I was folding towels on the counter when I looked in the mirror and noticed, over my shoulder, the small white stool pushed in the corner of the bathroom. It has been, for I don’t know how long, maybe as long as we’ve been in this house, the stool the boys use when they’re brushing their teeth, or washing their hands, or filling up a cup of water to drink. That stool makes a creaking scrape of a sound as it’s pulled across the floor, which is amplified by the shower tile, so, in the middle of the night, you’re always notified when someone short is thirsty.
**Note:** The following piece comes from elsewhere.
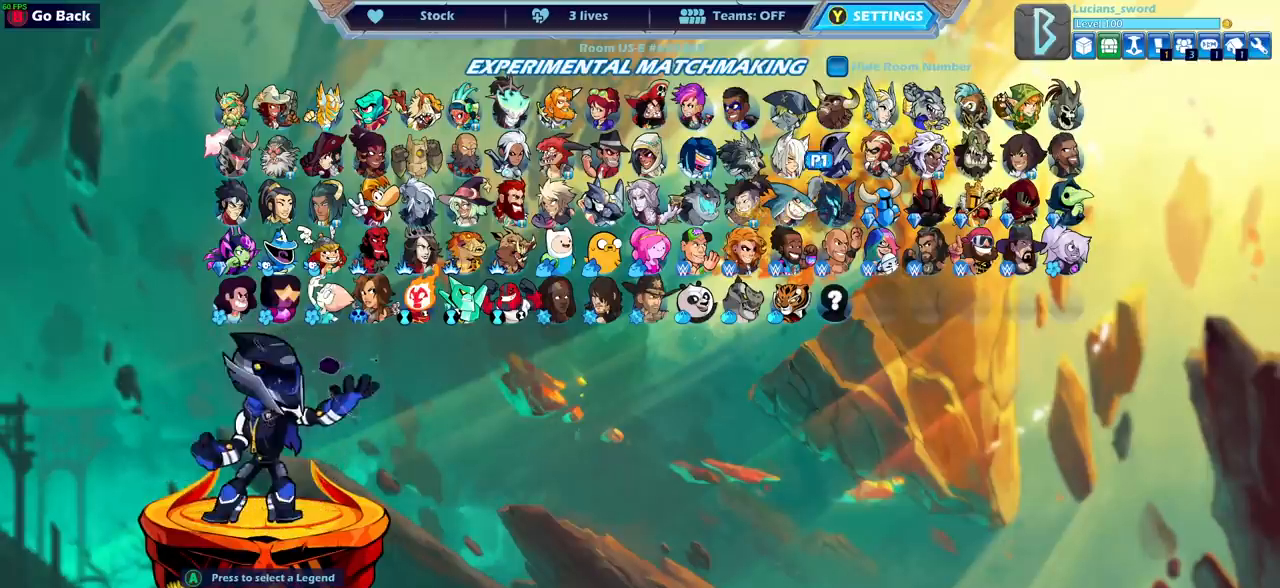
{"buttons": [], "left_stick": "center", "right_stick": "center", "events": [[50, "DPAD_UP", "down"], [117, "DPAD_UP", "up"], [283, "DPAD_LEFT", "down"], [383, "DPAD_LEFT", "up"]]}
What does this have to do with varied uses celery root or the history of rösti? The author connects her story about laundry to a realization that her boys are growing up to an impulsive need to make a hearty breakfast. (At least it eventually relates to the food?) This is relevant information for her friends and family. But most people on the hunt for dining inspiration probably don’t care. One of my favorite recipes, a cauliflower tabouli, blogged about on Not Without Salt, opens with a multiparagraph manifesto about how the author’s family has decided to start rating their dinners with a scale of one to five stars, depending on how many people clean their plate. Which, again, fine, but I’d much rather read about tabouli, one of my all-time favorite salads about which I unfortunately know very little.

It’s not like all short stories about how the chef stumbled on a recipe are unwanted. Sometimes they can help add context and even authenticity to the instructions posted below. One food blog I’ve found, Stefan’s Gourmet Blog, is more tolerable. His recipe for stuffed grape leaves, a dish I love to cook and am always looking for variations on, opens with a one-paragraph story about how he ran into an old Turkish classmate from high school who was raving about her mother’s stuffed grape leaves dish before jumping into a warning about how the rolling can be tricky. That is personal, useful, pithy, and endearing.

But there’s really no need to open every online recipe with the initial drafts of a personal essay. In fact, the more people do this, the more formulaic it feels, eventually becoming perfunctory rather than inspired, which kind of belies any attempt at being more personal in the first place. So food bloggers, if you’re reading this, consider opening with a short history lesson, or an item on the name or the science behind the dish, or even a reflection on how the dish appeared in a popular book or film. Food is the centerpiece of so many interesting stories worth telling. The recipe-specific tales are much more memorable than your five-paragraph personal essay about how you worked in finance before you found you passion for blogging about casserole, anyway.